In the United States, many people are aware of the fact that great stars such as Yul Bryner , Michael Landon and John Wayne were killed by tobacco, but in fact many more stars have been killed by their smoking than we are generally aware of. Part of it is an understandable desire to preserve some privacy for the person at the end of their life. But in the case of smoking-caused illnesses, it seems that the media sometimes goes out of its way not to mention the ultimate cause of death in a way that they don’t do when it comes to drug or AIDS related deaths. It is not uncommon for newspaper reports also to simply refer to the cause of death as “cancer” rather than to specify it as lung cancer, even when the diagnosis was clear and obtainable in the public domain.
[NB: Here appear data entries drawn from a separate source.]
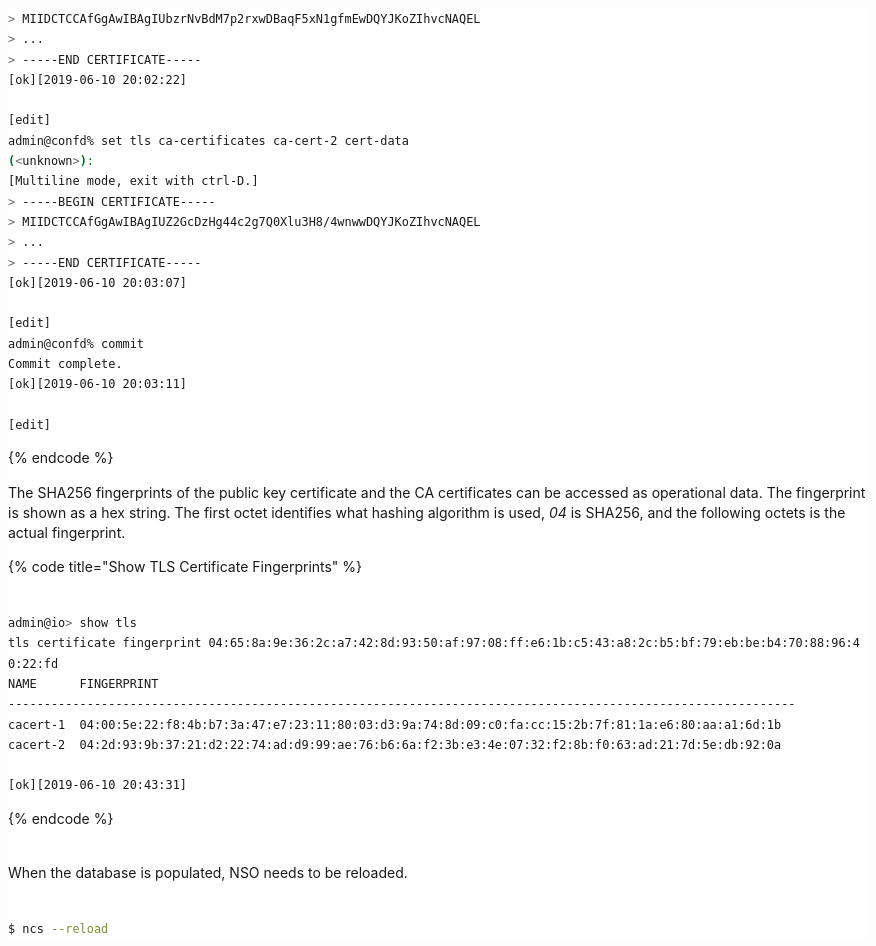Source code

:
 ```bash
> MIIDCTCCAfGgAwIBAgIUbzrNvBdM7p2rxwDBaqF5xN1gfmEwDQYJKoZIhvcNAQEL
> ...
> -----END CERTIFICATE-----
[ok][2019-06-10 20:02:22]

[edit]
admin@confd% set tls ca-certificates ca-cert-2 cert-data
(<unknown>):
[Multiline mode, exit with ctrl-D.]
> -----BEGIN CERTIFICATE-----
> MIIDCTCCAfGgAwIBAgIUZ2GcDzHg44c2g7Q0Xlu3H8/4wnwwDQYJKoZIhvcNAQEL
> ...
> -----END CERTIFICATE-----
[ok][2019-06-10 20:03:07]

[edit]
admin@confd% commit
Commit complete.
[ok][2019-06-10 20:03:11]

[edit]
```
{% endcode %}

The SHA256 fingerprints of the public key certificate and the CA certificates can be accessed as operational data. The fingerprint is shown as a hex string. The first octet identifies what hashing algorithm is used, _04_ is SHA256, and the following octets is the actual fingerprint.

{% code title="Show TLS Certificate Fingerprints" %}
```bash
          
admin@io> show tls
tls certificate fingerprint 04:65:8a:9e:36:2c:a7:42:8d:93:50:af:97:08:ff:e6:1b:c5:43:a8:2c:b5:bf:79:eb:be:b4:70:88:96:40:22:fd
NAME      FINGERPRINT
--------------------------------------------------------------------------------------------------------------
cacert-1  04:00:5e:22:f8:4b:b7:3a:47:e7:23:11:80:03:d3:9a:74:8d:09:c0:fa:cc:15:2b:7f:81:1a:e6:80:aa:a1:6d:1b
cacert-2  04:2d:93:9b:37:21:d2:22:74:ad:d9:99:ae:76:b6:6a:f2:3b:e3:4e:07:32:f2:8b:f0:63:ad:21:7d:5e:db:92:0a

[ok][2019-06-10 20:43:31]
```
{% endcode %}

\
When the database is populated, NSO needs to be reloaded.

```bash
          
$ ncs --reload
```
Here is how Professor Simon Chapman (University of Sydney) referred to this phenomenon with regard to the death of George Harrison, in his excellent book on public health:
"His death on 29 November 2001 from smoking caused lung cancer was noted in some reports as if he had died from any other cause, despite losing more than 20 years off the average life expectancy of a 58 year old man. Indeed the ABC network in the USA went so far as to note that unlike many other rock stars of his generation (Jimi Hendrix, Janis Joplin, Jim Morrison) Harrison had died of "natural causes"44. If we assume Harrison took up smoking at the age of 15, and on average smoked 20 cigarettes a day, he therefore smoked for around 43 years, smoking 314,115 cigarettes in that time. Observations of smoking show that a cigarette takes about 5.6 minutes to smoke45. We can therefore calculate that Harrison had a cigarette alight for a cumulative total of 1221.6 days or 3.34 years of his 58 years. Recalling that he lost about 20 years off normal life expectancy for an Englishman, we can calculate that each of the 314,115 cigarettes he smoked took 33.5 minutes off his life – about 6 times longer than the time it took him to smoke each one."
I’m not writing this article to argue that celebrities shouldn’t smoke because of their role model status. Celebrities have the same right to smoke as anyone else, and the same human tendency to become addicted to the nicotine in tobacco and to be killed by it. Rather I think it is worth recognizing how much poorer the world is for having lost so many talented people too early. I suspect that George C Scott had a few more good movies in him, George Harrison a few more songs, and Peter Jennings a few more news stories. So rather than berate our current smoking celebrities, I think we should make sure they can get access to effective treatment and succeed in quitting.